*** Begin section ***

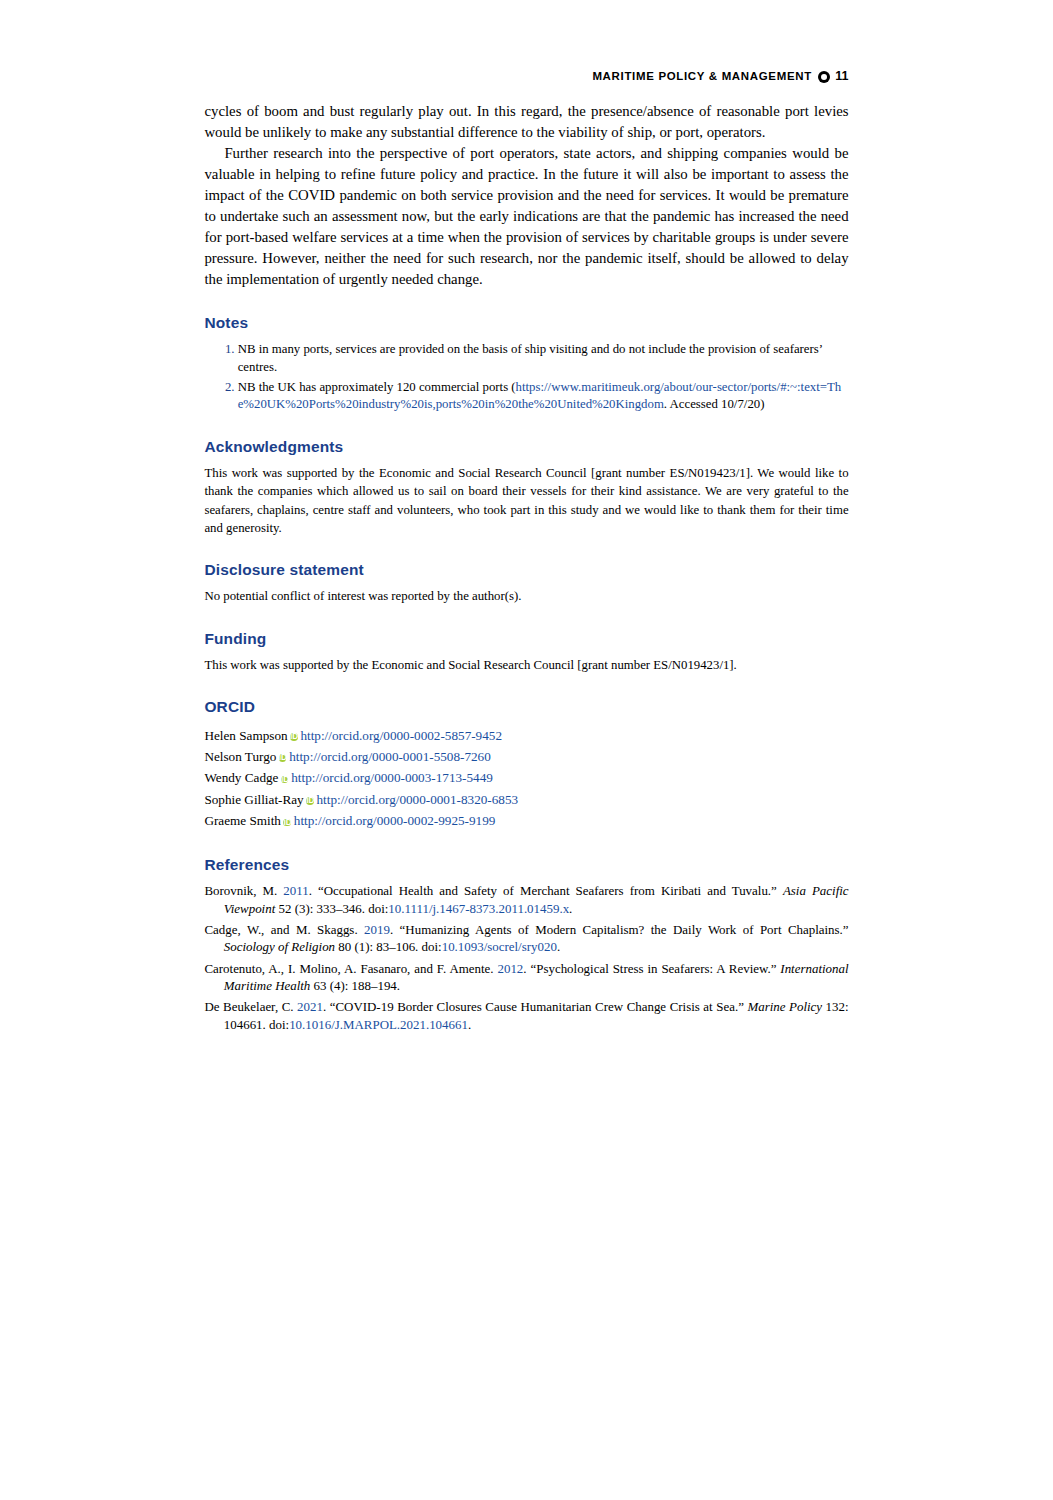Maritime Policy & Management 11
cycles of boom and bust regularly play out. In this regard, the presence/absence of reasonable port levies would be unlikely to make any substantial difference to the viability of ship, or port, operators.
Further research into the perspective of port operators, state actors, and shipping companies would be valuable in helping to refine future policy and practice. In the future it will also be important to assess the impact of the COVID pandemic on both service provision and the need for services. It would be premature to undertake such an assessment now, but the early indications are that the pandemic has increased the need for port-based welfare services at a time when the provision of services by charitable groups is under severe pressure. However, neither the need for such research, nor the pandemic itself, should be allowed to delay the implementation of urgently needed change.
Notes
NB in many ports, services are provided on the basis of ship visiting and do not include the provision of seafarers’ centres.
NB the UK has approximately 120 commercial ports (https://www.maritimeuk.org/about/our-sector/ports/#:~:text=The%20UK%20Ports%20industry%20is,ports%20in%20the%20United%20Kingdom. Accessed 10/7/20)
Acknowledgments
This work was supported by the Economic and Social Research Council [grant number ES/N019423/1]. We would like to thank the companies which allowed us to sail on board their vessels for their kind assistance. We are very grateful to the seafarers, chaplains, centre staff and volunteers, who took part in this study and we would like to thank them for their time and generosity.
Disclosure statement
No potential conflict of interest was reported by the author(s).
Funding
This work was supported by the Economic and Social Research Council [grant number ES/N019423/1].
ORCID
Helen Sampson iD http://orcid.org/0000-0002-5857-9452
Nelson Turgo iD http://orcid.org/0000-0001-5508-7260
Wendy Cadge iD http://orcid.org/0000-0003-1713-5449
Sophie Gilliat-Ray iD http://orcid.org/0000-0001-8320-6853
Graeme Smith iD http://orcid.org/0000-0002-9925-9199
References
Borovnik, M. 2011. “Occupational Health and Safety of Merchant Seafarers from Kiribati and Tuvalu.” Asia Pacific Viewpoint 52 (3): 333–346. doi:10.1111/j.1467-8373.2011.01459.x.
Cadge, W., and M. Skaggs. 2019. “Humanizing Agents of Modern Capitalism? the Daily Work of Port Chaplains.” Sociology of Religion 80 (1): 83–106. doi:10.1093/socrel/sry020.
Carotenuto, A., I. Molino, A. Fasanaro, and F. Amente. 2012. “Psychological Stress in Seafarers: A Review.” International Maritime Health 63 (4): 188–194.
De Beukelaer, C. 2021. “COVID-19 Border Closures Cause Humanitarian Crew Change Crisis at Sea.” Marine Policy 132: 104661. doi:10.1016/J.MARPOL.2021.104661.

*** End section ***

## [What the task asks]
Count the lines in the records above that hold the word "Health", and give only that number.

## [Finished exercise]
2